**Dataset records:**
----
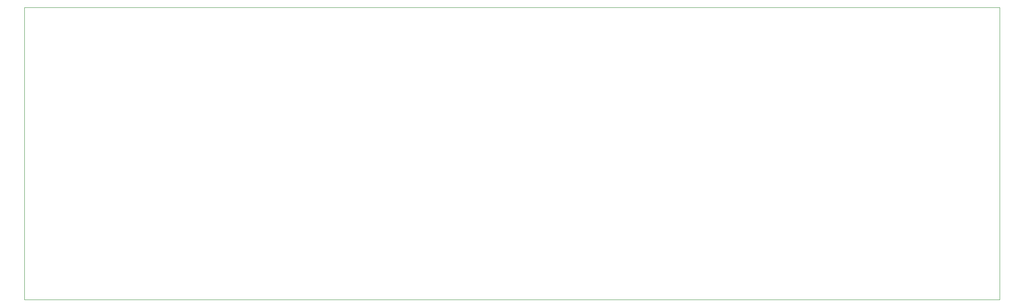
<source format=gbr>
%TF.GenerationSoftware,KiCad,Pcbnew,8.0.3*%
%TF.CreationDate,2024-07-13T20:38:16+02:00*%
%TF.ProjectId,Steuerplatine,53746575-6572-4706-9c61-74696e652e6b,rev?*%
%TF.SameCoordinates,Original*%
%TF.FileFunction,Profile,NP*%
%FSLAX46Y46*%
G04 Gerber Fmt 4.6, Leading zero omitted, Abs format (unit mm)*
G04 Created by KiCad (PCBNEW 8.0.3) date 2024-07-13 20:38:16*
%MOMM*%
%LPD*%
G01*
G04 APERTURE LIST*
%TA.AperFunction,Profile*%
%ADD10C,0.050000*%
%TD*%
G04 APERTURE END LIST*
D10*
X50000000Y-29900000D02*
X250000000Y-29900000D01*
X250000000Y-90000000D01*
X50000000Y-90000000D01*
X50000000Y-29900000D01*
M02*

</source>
----
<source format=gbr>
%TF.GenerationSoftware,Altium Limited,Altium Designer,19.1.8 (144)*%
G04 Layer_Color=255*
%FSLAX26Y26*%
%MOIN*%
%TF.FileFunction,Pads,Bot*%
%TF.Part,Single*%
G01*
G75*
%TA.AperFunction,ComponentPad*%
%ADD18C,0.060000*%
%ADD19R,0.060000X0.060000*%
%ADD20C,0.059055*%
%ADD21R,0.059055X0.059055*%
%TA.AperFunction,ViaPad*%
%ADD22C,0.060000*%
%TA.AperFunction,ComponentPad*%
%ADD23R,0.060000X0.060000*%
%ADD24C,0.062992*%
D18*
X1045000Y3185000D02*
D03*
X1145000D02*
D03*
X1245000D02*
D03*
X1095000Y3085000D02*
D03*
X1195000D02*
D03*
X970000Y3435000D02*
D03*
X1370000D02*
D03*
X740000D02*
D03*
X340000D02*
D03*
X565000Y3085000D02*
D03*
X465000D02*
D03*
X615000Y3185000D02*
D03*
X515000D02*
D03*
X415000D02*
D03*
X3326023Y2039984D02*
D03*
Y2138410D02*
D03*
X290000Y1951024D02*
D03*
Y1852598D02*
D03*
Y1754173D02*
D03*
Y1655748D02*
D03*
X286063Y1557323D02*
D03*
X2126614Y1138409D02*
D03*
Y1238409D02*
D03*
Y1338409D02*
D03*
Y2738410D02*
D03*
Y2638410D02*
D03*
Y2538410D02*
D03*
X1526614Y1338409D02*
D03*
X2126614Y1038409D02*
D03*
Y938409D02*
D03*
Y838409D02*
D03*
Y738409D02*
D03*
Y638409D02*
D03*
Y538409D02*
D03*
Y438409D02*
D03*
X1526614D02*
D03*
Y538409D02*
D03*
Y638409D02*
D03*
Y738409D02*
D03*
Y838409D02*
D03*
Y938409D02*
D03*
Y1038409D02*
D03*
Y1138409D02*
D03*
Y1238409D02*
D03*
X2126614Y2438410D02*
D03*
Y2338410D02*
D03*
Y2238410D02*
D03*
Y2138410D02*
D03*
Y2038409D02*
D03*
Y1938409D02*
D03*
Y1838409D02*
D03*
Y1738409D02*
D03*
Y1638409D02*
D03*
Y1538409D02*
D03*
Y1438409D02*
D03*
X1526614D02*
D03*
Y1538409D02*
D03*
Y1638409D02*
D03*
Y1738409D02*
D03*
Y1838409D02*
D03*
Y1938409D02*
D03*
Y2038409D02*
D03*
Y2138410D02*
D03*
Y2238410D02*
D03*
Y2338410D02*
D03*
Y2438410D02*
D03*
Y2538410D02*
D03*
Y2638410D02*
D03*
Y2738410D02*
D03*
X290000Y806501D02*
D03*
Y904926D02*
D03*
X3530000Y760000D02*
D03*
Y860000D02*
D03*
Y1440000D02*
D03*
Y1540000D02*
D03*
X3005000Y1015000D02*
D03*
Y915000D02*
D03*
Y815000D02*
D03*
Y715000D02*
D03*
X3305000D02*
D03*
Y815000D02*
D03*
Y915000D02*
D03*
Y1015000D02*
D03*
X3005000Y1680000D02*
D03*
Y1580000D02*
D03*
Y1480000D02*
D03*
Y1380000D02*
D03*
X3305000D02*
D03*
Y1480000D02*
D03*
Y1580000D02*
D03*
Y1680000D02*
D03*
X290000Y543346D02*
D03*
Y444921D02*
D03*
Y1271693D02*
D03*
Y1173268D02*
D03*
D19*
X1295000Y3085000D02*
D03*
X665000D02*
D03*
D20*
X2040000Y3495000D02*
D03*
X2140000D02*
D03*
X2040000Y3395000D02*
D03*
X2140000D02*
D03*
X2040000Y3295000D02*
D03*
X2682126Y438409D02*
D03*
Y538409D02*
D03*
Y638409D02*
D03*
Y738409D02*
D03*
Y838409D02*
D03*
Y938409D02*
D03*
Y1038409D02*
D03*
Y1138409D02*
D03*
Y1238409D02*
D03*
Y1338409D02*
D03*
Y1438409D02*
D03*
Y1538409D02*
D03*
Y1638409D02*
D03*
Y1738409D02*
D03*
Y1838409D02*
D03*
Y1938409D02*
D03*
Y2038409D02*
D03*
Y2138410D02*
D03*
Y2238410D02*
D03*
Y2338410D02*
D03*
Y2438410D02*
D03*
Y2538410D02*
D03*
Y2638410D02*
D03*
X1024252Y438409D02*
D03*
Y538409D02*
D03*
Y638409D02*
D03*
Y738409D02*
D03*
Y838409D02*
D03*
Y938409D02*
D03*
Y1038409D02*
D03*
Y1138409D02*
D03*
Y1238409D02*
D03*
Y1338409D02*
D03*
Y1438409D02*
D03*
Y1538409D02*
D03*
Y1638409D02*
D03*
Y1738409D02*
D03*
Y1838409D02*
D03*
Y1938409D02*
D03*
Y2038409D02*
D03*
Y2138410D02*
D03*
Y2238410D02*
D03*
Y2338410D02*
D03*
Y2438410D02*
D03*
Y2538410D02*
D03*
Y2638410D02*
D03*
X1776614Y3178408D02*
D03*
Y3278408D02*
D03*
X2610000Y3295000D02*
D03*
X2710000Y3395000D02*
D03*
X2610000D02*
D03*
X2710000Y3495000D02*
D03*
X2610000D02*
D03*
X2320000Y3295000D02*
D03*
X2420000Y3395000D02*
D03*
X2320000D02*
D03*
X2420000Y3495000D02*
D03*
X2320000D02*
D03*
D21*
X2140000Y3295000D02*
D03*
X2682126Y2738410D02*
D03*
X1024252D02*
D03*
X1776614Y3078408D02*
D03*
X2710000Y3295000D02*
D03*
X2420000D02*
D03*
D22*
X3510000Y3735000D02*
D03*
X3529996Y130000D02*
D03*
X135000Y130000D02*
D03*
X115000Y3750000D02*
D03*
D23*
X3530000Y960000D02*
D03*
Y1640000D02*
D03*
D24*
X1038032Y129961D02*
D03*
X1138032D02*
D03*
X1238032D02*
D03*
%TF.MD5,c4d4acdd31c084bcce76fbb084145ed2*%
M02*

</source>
----
**Exercise prompt:** Look through the entries above and list every line containing "APERTURE".

**Expected answer:**
G04 APERTURE LIST*
G04 APERTURE END LIST*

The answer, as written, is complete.